Activity
Reproduce all of the data exactly.
___ Listed entries
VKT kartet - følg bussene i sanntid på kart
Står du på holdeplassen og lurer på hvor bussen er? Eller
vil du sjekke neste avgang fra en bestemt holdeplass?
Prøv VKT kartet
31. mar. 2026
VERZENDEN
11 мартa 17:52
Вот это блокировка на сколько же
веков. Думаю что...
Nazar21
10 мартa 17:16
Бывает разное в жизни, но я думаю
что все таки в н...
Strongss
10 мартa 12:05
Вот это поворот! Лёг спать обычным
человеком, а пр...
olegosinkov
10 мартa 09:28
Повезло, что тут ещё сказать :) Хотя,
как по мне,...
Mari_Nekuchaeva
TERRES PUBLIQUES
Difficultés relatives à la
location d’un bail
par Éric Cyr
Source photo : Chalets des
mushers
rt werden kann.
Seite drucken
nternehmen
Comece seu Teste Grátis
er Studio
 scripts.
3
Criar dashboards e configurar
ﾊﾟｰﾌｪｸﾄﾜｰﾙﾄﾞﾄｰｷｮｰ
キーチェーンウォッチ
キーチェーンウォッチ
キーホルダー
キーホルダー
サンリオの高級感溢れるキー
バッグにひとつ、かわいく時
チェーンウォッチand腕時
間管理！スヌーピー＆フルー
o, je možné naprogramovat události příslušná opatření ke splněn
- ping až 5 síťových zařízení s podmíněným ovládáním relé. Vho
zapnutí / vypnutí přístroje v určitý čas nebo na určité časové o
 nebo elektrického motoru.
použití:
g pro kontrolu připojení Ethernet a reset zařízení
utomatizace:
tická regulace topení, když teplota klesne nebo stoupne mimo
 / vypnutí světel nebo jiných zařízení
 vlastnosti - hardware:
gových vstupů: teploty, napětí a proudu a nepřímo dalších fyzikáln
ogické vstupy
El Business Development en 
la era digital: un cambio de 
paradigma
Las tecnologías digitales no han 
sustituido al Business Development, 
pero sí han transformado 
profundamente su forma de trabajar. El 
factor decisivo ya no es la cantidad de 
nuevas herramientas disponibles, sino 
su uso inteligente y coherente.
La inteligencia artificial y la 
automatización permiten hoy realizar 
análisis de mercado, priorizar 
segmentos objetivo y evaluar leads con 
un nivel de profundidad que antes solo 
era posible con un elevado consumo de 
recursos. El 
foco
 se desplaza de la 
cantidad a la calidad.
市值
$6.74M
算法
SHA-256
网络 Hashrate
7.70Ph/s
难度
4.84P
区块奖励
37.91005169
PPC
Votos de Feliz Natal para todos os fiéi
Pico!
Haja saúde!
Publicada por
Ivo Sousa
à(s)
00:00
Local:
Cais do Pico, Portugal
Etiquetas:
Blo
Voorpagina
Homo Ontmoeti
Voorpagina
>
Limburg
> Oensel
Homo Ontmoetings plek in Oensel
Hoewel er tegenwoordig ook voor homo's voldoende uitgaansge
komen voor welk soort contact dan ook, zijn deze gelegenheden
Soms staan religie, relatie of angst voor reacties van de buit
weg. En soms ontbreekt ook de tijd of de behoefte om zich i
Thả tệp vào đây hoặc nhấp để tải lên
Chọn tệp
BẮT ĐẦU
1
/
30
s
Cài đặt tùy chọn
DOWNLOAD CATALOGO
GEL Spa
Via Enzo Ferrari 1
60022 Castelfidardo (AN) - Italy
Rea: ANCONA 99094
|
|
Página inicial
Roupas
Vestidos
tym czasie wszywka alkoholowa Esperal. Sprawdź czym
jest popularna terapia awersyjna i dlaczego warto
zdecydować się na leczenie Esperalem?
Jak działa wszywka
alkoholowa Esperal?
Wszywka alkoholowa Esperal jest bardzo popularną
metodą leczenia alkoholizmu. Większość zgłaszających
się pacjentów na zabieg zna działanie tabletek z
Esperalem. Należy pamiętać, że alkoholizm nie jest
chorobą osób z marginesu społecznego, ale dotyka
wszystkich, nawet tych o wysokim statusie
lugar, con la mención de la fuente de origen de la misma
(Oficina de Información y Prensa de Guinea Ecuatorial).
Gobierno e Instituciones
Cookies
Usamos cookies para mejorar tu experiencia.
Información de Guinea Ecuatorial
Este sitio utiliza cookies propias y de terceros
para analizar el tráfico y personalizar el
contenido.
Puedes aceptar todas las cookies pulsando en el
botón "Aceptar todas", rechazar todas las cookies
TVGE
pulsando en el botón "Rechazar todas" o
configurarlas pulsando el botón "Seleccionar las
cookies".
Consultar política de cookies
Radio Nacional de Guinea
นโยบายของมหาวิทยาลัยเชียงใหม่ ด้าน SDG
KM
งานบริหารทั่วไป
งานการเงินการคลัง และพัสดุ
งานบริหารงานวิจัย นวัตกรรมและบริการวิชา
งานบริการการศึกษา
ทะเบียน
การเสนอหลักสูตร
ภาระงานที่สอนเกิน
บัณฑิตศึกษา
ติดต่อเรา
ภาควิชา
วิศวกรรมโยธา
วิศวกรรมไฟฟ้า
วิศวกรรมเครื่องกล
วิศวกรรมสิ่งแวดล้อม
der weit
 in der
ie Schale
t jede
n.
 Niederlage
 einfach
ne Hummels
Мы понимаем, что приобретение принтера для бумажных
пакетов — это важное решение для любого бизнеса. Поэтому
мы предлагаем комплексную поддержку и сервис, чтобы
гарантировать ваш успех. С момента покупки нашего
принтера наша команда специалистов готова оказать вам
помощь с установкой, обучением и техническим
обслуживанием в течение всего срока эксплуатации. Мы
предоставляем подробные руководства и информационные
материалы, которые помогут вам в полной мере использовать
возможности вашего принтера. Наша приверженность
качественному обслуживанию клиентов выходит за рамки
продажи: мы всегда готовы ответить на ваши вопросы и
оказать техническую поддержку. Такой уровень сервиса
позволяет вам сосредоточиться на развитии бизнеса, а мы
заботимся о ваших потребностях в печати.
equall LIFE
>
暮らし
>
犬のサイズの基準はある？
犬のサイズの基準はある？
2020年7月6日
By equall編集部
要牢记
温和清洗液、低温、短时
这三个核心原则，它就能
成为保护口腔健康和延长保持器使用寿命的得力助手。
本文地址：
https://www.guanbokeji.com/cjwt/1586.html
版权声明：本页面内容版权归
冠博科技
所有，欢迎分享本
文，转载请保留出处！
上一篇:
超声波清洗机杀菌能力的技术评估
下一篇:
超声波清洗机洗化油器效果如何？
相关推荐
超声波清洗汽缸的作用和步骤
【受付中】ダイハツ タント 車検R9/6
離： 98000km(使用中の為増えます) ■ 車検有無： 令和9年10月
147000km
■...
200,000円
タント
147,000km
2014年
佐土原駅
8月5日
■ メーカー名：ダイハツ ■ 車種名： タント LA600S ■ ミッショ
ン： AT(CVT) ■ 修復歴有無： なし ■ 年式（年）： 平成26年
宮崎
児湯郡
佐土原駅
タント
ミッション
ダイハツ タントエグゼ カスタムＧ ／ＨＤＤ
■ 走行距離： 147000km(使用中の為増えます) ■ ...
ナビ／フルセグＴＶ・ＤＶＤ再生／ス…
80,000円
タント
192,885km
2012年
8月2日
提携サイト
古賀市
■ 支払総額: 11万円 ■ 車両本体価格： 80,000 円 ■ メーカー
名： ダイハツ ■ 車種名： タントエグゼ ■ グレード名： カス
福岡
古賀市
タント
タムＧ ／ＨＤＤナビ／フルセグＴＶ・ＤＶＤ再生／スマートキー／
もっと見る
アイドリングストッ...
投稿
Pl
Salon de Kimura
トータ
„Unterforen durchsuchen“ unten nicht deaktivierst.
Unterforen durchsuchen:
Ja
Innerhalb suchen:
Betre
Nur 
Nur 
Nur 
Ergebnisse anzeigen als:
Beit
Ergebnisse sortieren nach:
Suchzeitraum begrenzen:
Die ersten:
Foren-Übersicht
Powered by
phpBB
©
______
Response area
VKT kartet - følg bussene i sanntid på kart
Står du på holdeplassen og lurer på hvor bussen er? Eller
vil du sjekke neste avgang fra en bestemt holdeplass?
Prøv VKT kartet
31. mar. 2026
VERZENDEN
11 мартa 17:52
Вот это блокировка на сколько же
веков. Думаю что...
Nazar21
10 мартa 17:16
Бывает разное в жизни, но я думаю
что все таки в н...
Strongss
10 мартa 12:05
Вот это поворот! Лёг спать обычным
человеком, а пр...
olegosinkov
10 мартa 09:28
Повезло, что тут ещё сказать :) Хотя,
как по мне,...
Mari_Nekuchaeva
TERRES PUBLIQUES
Difficultés relatives à la
location d’un bail
par Éric Cyr
Source photo : Chalets des
mushers
rt werden kann.
Seite drucken
nternehmen
Comece seu Teste Grátis
er Studio
 scripts.
3
Criar dashboards e configurar
ﾊﾟｰﾌｪｸﾄﾜｰﾙﾄﾞﾄｰｷｮｰ
キーチェーンウォッチ
キーチェーンウォッチ
キーホルダー
キーホルダー
サンリオの高級感溢れるキー
バッグにひとつ、かわいく時
チェーンウォッチand腕時
間管理！スヌーピー＆フルー
o, je možné naprogramovat události příslušná opatření ke splněn
- ping až 5 síťových zařízení s podmíněným ovládáním relé. Vho
zapnutí / vypnutí přístroje v určitý čas nebo na určité časové o
 nebo elektrického motoru.
použití:
g pro kontrolu připojení Ethernet a reset zařízení
utomatizace:
tická regulace topení, když teplota klesne nebo stoupne mimo
 / vypnutí světel nebo jiných zařízení
 vlastnosti - hardware:
gových vstupů: teploty, napětí a proudu a nepřímo dalších fyzikáln
ogické vstupy
El Business Development en 
la era digital: un cambio de 
paradigma
Las tecnologías digitales no han 
sustituido al Business Development, 
pero sí han transformado 
profundamente su forma de trabajar. El 
factor decisivo ya no es la cantidad de 
nuevas herramientas disponibles, sino 
su uso inteligente y coherente.
La inteligencia artificial y la 
automatización permiten hoy realizar 
análisis de mercado, priorizar 
segmentos objetivo y evaluar leads con 
un nivel de profundidad que antes solo 
era posible con un elevado consumo de 
recursos. El 
foco
 se desplaza de la 
cantidad a la calidad.
市值
$6.74M
算法
SHA-256
网络 Hashrate
7.70Ph/s
难度
4.84P
区块奖励
37.91005169
PPC
Votos de Feliz Natal para todos os fiéi
Pico!
Haja saúde!
Publicada por
Ivo Sousa
à(s)
00:00
Local:
Cais do Pico, Portugal
Etiquetas:
Blo
Voorpagina
Homo Ontmoeti
Voorpagina
>
Limburg
> Oensel
Homo Ontmoetings plek in Oensel
Hoewel er tegenwoordig ook voor homo's voldoende uitgaansge
komen voor welk soort contact dan ook, zijn deze gelegenheden
Soms staan religie, relatie of angst voor reacties van de buit
weg. En soms ontbreekt ook de tijd of de behoefte om zich i
Thả tệp vào đây hoặc nhấp để tải lên
Chọn tệp
BẮT ĐẦU
1
/
30
s
Cài đặt tùy chọn
DOWNLOAD CATALOGO
GEL Spa
Via Enzo Ferrari 1
60022 Castelfidardo (AN) - Italy
Rea: ANCONA 99094
|
|
Página inicial
Roupas
Vestidos
tym czasie wszywka alkoholowa Esperal. Sprawdź czym
jest popularna terapia awersyjna i dlaczego warto
zdecydować się na leczenie Esperalem?
Jak działa wszywka
alkoholowa Esperal?
Wszywka alkoholowa Esperal jest bardzo popularną
metodą leczenia alkoholizmu. Większość zgłaszających
się pacjentów na zabieg zna działanie tabletek z
Esperalem. Należy pamiętać, że alkoholizm nie jest
chorobą osób z marginesu społecznego, ale dotyka
wszystkich, nawet tych o wysokim statusie
lugar, con la mención de la fuente de origen de la misma
(Oficina de Información y Prensa de Guinea Ecuatorial).
Gobierno e Instituciones
Cookies
Usamos cookies para mejorar tu experiencia.
Información de Guinea Ecuatorial
Este sitio utiliza cookies propias y de terceros
para analizar el tráfico y personalizar el
contenido.
Puedes aceptar todas las cookies pulsando en el
botón "Aceptar todas", rechazar todas las cookies
TVGE
pulsando en el botón "Rechazar todas" o
configurarlas pulsando el botón "Seleccionar las
cookies".
Consultar política de cookies
Radio Nacional de Guinea
นโยบายของมหาวิทยาลัยเชียงใหม่ ด้าน SDG
KM
งานบริหารทั่วไป
งานการเงินการคลัง และพัสดุ
งานบริหารงานวิจัย นวัตกรรมและบริการวิชา
งานบริการการศึกษา
ทะเบียน
การเสนอหลักสูตร
ภาระงานที่สอนเกิน
บัณฑิตศึกษา
ติดต่อเรา
ภาควิชา
วิศวกรรมโยธา
วิศวกรรมไฟฟ้า
วิศวกรรมเครื่องกล
วิศวกรรมสิ่งแวดล้อม
der weit
 in der
ie Schale
t jede
n.
 Niederlage
 einfach
ne Hummels
Мы понимаем, что приобретение принтера для бумажных
пакетов — это важное решение для любого бизнеса. Поэтому
мы предлагаем комплексную поддержку и сервис, чтобы
гарантировать ваш успех. С момента покупки нашего
принтера наша команда специалистов готова оказать вам
помощь с установкой, обучением и техническим
обслуживанием в течение всего срока эксплуатации. Мы
предоставляем подробные руководства и информационные
материалы, которые помогут вам в полной мере использовать
возможности вашего принтера. Наша приверженность
качественному обслуживанию клиентов выходит за рамки
продажи: мы всегда готовы ответить на ваши вопросы и
оказать техническую поддержку. Такой уровень сервиса
позволяет вам сосредоточиться на развитии бизнеса, а мы
заботимся о ваших потребностях в печати.
equall LIFE
>
暮らし
>
犬のサイズの基準はある？
犬のサイズの基準はある？
2020年7月6日
By equall編集部
要牢记
温和清洗液、低温、短时
这三个核心原则，它就能
成为保护口腔健康和延长保持器使用寿命的得力助手。
本文地址：
https://www.guanbokeji.com/cjwt/1586.html
版权声明：本页面内容版权归
冠博科技
所有，欢迎分享本
文，转载请保留出处！
上一篇:
超声波清洗机杀菌能力的技术评估
下一篇:
超声波清洗机洗化油器效果如何？
相关推荐
超声波清洗汽缸的作用和步骤
【受付中】ダイハツ タント 車検R9/6
離： 98000km(使用中の為増えます) ■ 車検有無： 令和9年10月
147000km
■...
200,000円
タント
147,000km
2014年
佐土原駅
8月5日
■ メーカー名：ダイハツ ■ 車種名： タント LA600S ■ ミッショ
ン： AT(CVT) ■ 修復歴有無： なし ■ 年式（年）： 平成26年
宮崎
児湯郡
佐土原駅
タント
ミッション
ダイハツ タントエグゼ カスタムＧ ／ＨＤＤ
■ 走行距離： 147000km(使用中の為増えます) ■ ...
ナビ／フルセグＴＶ・ＤＶＤ再生／ス…
80,000円
タント
192,885km
2012年
8月2日
提携サイト
古賀市
■ 支払総額: 11万円 ■ 車両本体価格： 80,000 円 ■ メーカー
名： ダイハツ ■ 車種名： タントエグゼ ■ グレード名： カス
福岡
古賀市
タント
タムＧ ／ＨＤＤナビ／フルセグＴＶ・ＤＶＤ再生／スマートキー／
もっと見る
アイドリングストッ...
投稿
Pl
Salon de Kimura
トータ
„Unterforen durchsuchen“ unten nicht deaktivierst.
Unterforen durchsuchen:
Ja
Innerhalb suchen:
Betre
Nur 
Nur 
Nur 
Ergebnisse anzeigen als:
Beit
Ergebnisse sortieren nach:
Suchzeitraum begrenzen:
Die ersten:
Foren-Übersicht
Powered by
phpBB
©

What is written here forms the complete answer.